Internet search engines are now one of the commonest means by which malware spreads, a new study has suggested.

The study carried out by McAfee’s spyware expert Ben Edelman using the company’s SiteAdvisor tool, analysed common searches on all the Net’s major search engines, Google, Yahoo, MSN, AOL and Ask.

The results make sobering reading. Between January and April of this year, all surveyed engines returned numerous sites that could be classified as “risky”. At times the risky site percentage reached 72 percent of returned sites for apparently innocuous searches such as “free screensavers,” “digital music,” and ”popular software.”

MSN emerged as the best of the bunch with 3.9 percent of risky sites returned overall, with Google on 5.3 percent and Ask the worst at 6.1 percent.

The report claims US consumers are now making 285 million clicks to hostile sites each month as a result of search engines alone, a figure which is an extrapolation of the estimated 5.7 billion searches made by the US population over the same period.

Sponsored links – the commercial frontline for search engines – were particularly prone to malware subversion, returning between two and four times as many risky sites as unsponsored links.

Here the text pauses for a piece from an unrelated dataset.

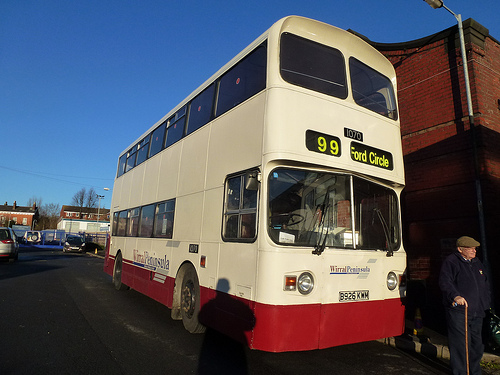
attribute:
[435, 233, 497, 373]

The results held true, regardless of which page was analysed. Page one results were only moderately safer than page 2-5 searches.

"As we look at the web, we see many instances when search engines lead users to dangerous content,” the report says. "Our analysis of search engine safety finds bad practices among 5 percent of search results for popular keywords, or roughly one site per page of search results."

McAfee lays the blame on the way search engines are designed to earn as much money as possible from searches - without considering the implications of malware evolution.

"Profit motivations have shifted search engines' ranking methodologies. Prominent results often reflect solely a site's willingness to pay rather than its quality, relevance, or safety," it says. "Some analysis indicates that search engines make big money selling ads to untrustworthy of sites – many millions of dollars each year.”

The report cautions against reading the risk rates as low, rightly pointing out that becoming infected with even a single piece of malware can be disastrous for the average consumer.